Is the Water to Wine Miracle Machine a GOOD Hoax?
Is it okay to trick people when it helps a great cause?
That’s what people are debating after the nonprofit Wine to Water, global PR agency MSLGROUP, and two wine industry experts pulled off a hoax that hundreds of news sites––including ABC News and Time Magazine––covered as real news.
It all began as an effort to promote a great cause: Wine to Water, which was founded by Doc Hendley, a former bartender turned do-gooder. MSLGROUP adopted Wine to Water after MSL honcho Scott Beaudoin saw the charity profiled on CNN Heroes. Doc and Scott agreed that Wine To Water needed to do something dramatic to cut through the clutter and get people’s attention.
With the help of Napa Valley wine experts Philip James and Kevin Boyer, they developed and launched the Miracle Machine, which claimed to turn water into wine in three days.

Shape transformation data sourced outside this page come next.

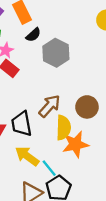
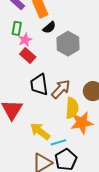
black trapezoid: (22, 124) -> (39, 85), moved
cyan line: (49, 168) -> (58, 142), turned -70

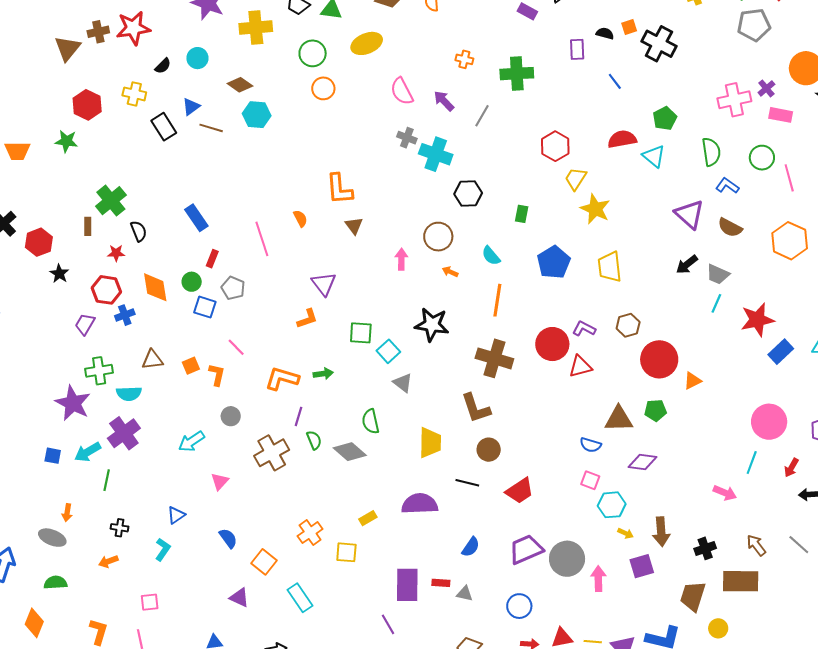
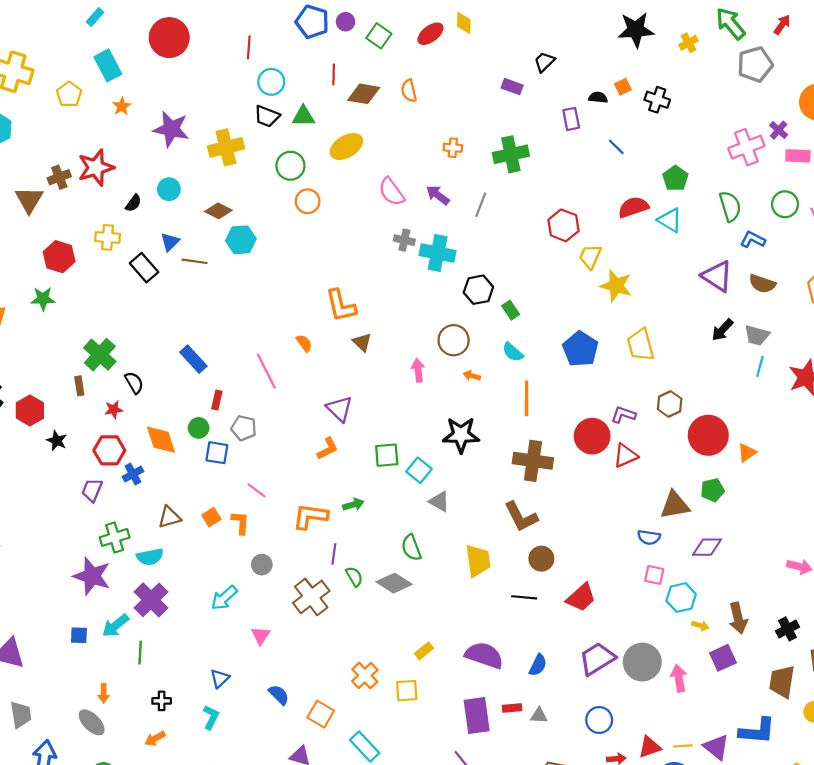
black cross: (659, 44) -> (657, 100), size x0.7
green rectangle: (522, 214) -> (511, 310), moved, turned -36
purple semicircle: (420, 504) -> (484, 655), moved, turned 30
gray ellipse: (52, 538) -> (92, 722), turned 32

Take a minute to watch the video.
That’s what one reporter thought when she learned of it from a former co-worker of Philip James. On March 1st, Business Insider ran this story: Lot18 Founder [James] Has Invented a Tiny Home Device that Turns Water into Wine in 3 Days.
That’s all it took!
The mainstream press picked up the story and the Miracle Machine appeared in at least 600 publications, and it was read over 500 million times! A Kickstarter board for the machine generated 7,000 requests for more information on the product.
But underneath all the allure and fascination with this revolutionary product was a good secret. The Miracle Machine was a fake. On March 12, nearly two weeks after Business Insider ran its story – the hoaxters came clean. In a video they explained that the true miracle is not turning water into wine, but wine to water. That’s the work of Doc Hendley’s organization Wine To Water.

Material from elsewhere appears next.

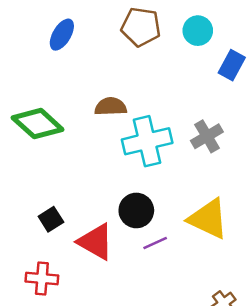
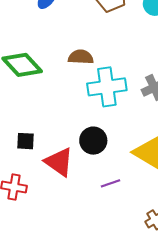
black square: (51, 219) -> (26, 141), turned 30
purple line: (155, 243) -> (110, 183), moved

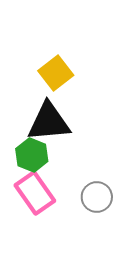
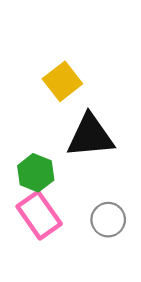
black triangle: (49, 122) -> (90, 136), moved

For the cost of a bottle of fine wine, you can provide clean drinking water to a family for five years! That really is a miracle.

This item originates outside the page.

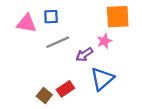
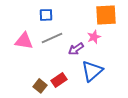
pink triangle: (27, 23) -> (24, 41), moved

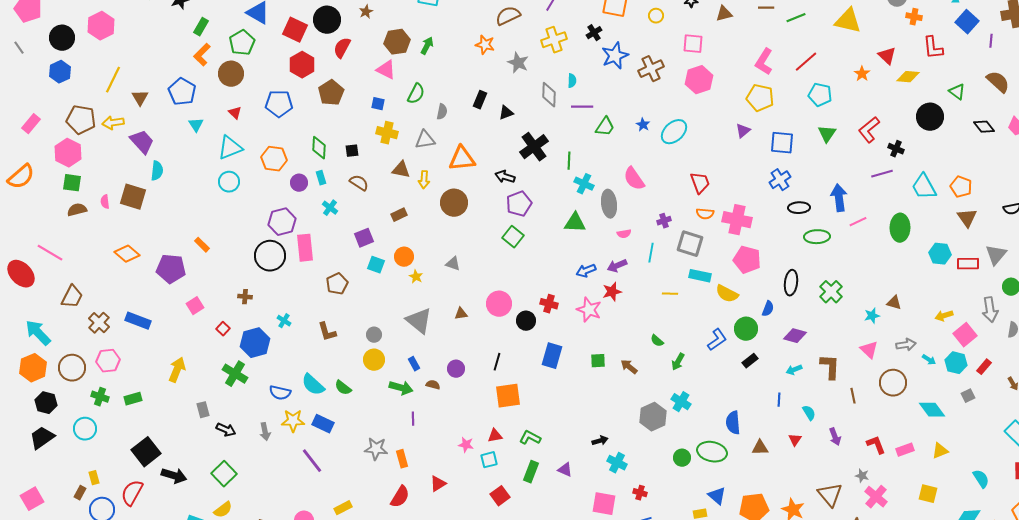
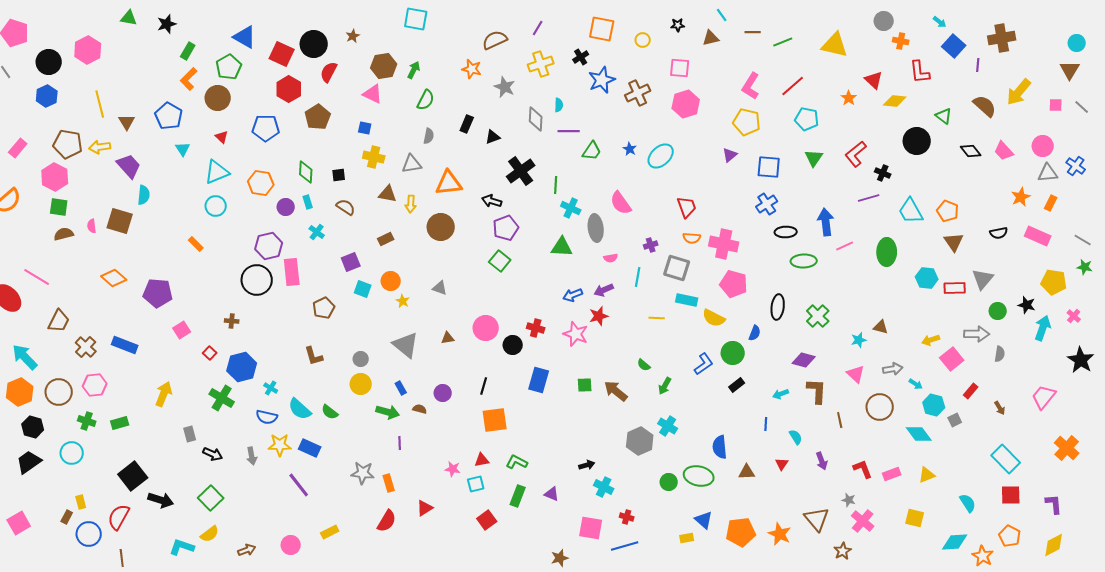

Organizers say it’s too soon to know how much money has been raised since they announced the real miracle. They’re also reaching out to people that expressed interest in the Miracle Machine to see if that interest now extends to Wine to Water. They also plan to auction off the “Miracle Machine” with all proceeds going to Wine to Water.
What do you think about the Miracle Machine hoax? Do you feel duped? Or do you see it as a harmless marketing effort that brought attention to a truly deserving cause.
Here’s what I think. If you had asked me before the Miracle Machine to name a clean water organization I’d say Charity: Water. Now I can name another, Wine to Water. I don’t feel duped; I feel enlightened. I don’t believe anyone was hurt by the hoax––except maybe the Business Insider reporter who was the unfortunate patsy.
Every day people call, write, and tweet me about nonprofits I’ve never heard of, and have no good reason to remember. But I won’t forget Wine to Water––and I would even support them. The Miracle Machine worked.